Aim of the exercise:
The required answer is a copy of each line in the entries below that includes "with".
Start of Data supplied
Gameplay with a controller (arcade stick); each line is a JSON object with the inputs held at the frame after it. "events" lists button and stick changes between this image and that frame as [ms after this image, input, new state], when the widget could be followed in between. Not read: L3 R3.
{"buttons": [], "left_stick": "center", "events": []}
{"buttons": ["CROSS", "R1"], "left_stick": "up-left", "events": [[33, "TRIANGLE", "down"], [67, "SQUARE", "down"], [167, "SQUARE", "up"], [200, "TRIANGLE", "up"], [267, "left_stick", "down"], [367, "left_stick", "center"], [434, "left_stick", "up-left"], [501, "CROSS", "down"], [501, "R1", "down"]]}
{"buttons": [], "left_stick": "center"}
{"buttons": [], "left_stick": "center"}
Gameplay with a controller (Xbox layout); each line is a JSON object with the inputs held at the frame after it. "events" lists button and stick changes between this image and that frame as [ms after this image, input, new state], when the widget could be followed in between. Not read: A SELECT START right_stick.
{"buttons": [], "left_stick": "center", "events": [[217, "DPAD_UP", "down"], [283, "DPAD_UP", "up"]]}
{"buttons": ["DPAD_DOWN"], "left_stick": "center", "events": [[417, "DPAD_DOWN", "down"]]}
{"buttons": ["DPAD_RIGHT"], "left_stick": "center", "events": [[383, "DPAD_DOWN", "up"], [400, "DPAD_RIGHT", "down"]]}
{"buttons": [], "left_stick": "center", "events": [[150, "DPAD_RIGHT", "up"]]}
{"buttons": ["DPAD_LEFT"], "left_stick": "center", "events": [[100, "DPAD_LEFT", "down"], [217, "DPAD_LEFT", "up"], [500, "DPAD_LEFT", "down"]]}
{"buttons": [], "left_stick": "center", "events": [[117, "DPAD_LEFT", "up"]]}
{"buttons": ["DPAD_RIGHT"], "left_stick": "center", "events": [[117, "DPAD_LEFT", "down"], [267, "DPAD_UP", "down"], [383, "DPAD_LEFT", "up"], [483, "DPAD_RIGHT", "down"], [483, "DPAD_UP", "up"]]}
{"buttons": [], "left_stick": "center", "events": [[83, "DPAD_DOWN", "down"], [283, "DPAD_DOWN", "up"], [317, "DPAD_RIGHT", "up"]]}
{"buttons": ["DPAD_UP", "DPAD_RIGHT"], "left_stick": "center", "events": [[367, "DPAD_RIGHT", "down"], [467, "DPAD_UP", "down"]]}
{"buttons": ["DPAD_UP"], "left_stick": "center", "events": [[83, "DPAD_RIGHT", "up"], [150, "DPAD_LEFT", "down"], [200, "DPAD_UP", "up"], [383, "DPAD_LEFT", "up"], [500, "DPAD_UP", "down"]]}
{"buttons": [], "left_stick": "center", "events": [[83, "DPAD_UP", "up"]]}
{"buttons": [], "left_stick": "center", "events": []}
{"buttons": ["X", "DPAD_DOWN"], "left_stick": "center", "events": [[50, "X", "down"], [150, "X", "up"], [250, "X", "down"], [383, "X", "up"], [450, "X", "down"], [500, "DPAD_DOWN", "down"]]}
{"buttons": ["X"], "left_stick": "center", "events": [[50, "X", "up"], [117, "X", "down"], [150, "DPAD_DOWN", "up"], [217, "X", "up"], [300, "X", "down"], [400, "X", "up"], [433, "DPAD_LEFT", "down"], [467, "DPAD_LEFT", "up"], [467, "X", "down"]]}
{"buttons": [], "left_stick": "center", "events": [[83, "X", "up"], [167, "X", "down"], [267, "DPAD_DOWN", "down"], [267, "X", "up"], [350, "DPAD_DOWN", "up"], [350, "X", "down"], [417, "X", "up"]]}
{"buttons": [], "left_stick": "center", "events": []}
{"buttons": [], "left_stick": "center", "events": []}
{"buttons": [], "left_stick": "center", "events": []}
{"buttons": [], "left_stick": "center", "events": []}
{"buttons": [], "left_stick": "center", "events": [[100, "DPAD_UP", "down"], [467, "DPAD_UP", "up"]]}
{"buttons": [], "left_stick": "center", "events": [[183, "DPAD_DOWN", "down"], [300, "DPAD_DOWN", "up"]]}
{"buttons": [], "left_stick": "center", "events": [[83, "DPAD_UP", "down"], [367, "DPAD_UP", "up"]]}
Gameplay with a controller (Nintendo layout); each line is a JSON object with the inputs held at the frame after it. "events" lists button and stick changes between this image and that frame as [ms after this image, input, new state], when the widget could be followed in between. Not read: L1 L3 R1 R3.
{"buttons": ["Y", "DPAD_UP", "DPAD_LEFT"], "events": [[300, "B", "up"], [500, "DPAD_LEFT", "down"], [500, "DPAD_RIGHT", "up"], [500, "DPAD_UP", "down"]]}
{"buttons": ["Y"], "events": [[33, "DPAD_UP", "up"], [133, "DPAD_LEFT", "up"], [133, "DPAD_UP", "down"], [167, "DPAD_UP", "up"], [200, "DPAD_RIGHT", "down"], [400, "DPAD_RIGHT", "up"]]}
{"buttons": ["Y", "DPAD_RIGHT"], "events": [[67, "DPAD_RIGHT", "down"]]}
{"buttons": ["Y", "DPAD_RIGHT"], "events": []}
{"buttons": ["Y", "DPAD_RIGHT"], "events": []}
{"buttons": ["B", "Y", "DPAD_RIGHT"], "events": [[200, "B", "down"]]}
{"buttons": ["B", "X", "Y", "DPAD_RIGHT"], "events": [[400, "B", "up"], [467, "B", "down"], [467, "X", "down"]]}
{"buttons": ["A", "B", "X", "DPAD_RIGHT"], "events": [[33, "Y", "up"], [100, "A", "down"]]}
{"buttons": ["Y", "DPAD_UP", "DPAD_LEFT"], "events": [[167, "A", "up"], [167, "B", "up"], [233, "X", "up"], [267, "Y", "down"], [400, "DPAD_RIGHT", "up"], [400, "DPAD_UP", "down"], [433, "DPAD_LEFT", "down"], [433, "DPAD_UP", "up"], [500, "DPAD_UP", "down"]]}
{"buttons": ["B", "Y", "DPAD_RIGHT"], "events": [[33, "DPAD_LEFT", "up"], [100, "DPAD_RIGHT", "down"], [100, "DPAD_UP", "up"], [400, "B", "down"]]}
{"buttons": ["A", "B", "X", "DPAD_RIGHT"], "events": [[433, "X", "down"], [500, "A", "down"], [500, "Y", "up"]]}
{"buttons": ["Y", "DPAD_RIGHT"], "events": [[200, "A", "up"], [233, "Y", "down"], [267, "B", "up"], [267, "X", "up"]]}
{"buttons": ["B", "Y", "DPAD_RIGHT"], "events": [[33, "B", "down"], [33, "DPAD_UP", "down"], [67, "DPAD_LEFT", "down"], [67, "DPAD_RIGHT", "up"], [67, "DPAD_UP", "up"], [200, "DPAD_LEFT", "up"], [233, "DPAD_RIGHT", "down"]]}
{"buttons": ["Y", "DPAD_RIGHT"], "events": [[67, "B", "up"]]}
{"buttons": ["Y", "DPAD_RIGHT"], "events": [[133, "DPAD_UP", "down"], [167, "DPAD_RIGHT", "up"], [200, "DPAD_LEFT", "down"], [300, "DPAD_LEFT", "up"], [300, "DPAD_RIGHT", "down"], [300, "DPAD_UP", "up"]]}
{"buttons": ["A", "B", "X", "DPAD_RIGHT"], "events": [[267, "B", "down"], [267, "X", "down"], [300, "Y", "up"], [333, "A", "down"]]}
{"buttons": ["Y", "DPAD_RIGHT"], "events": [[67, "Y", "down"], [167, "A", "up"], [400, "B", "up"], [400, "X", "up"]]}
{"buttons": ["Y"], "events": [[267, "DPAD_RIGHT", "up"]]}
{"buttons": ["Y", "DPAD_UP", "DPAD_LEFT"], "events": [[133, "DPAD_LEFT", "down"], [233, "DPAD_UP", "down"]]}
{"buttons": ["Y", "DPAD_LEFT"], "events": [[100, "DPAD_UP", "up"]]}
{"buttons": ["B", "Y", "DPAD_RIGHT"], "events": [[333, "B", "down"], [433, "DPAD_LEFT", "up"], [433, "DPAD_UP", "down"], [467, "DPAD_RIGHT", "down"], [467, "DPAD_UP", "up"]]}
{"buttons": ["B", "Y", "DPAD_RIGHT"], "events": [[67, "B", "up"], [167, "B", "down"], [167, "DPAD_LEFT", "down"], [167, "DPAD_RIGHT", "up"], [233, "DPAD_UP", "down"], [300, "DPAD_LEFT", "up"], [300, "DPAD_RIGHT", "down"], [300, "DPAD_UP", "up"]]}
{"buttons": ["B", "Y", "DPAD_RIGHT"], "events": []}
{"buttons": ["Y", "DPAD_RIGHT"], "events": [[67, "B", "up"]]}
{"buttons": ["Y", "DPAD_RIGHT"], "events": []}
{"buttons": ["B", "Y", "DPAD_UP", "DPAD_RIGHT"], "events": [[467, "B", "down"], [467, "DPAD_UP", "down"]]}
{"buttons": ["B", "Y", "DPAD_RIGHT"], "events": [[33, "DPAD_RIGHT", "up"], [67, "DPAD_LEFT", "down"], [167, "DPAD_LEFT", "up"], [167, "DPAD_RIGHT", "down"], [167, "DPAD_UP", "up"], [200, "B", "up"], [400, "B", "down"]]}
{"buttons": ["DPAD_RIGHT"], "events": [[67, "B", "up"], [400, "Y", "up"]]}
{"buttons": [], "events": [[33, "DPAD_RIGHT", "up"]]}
End of Data supplied
Result for this exercise:
Gameplay with a controller (arcade stick); each line is a JSON object with the inputs held at the frame after it. "events" lists button and stick changes between this image and that frame as [ms after this image, input, new state], when the widget could be followed in between. Not read: L3 R3.
Gameplay with a controller (Xbox layout); each line is a JSON object with the inputs held at the frame after it. "events" lists button and stick changes between this image and that frame as [ms after this image, input, new state], when the widget could be followed in between. Not read: A SELECT START right_stick.
Gameplay with a controller (Nintendo layout); each line is a JSON object with the inputs held at the frame after it. "events" lists button and stick changes between this image and that frame as [ms after this image, input, new state], when the widget could be followed in between. Not read: L1 L3 R1 R3.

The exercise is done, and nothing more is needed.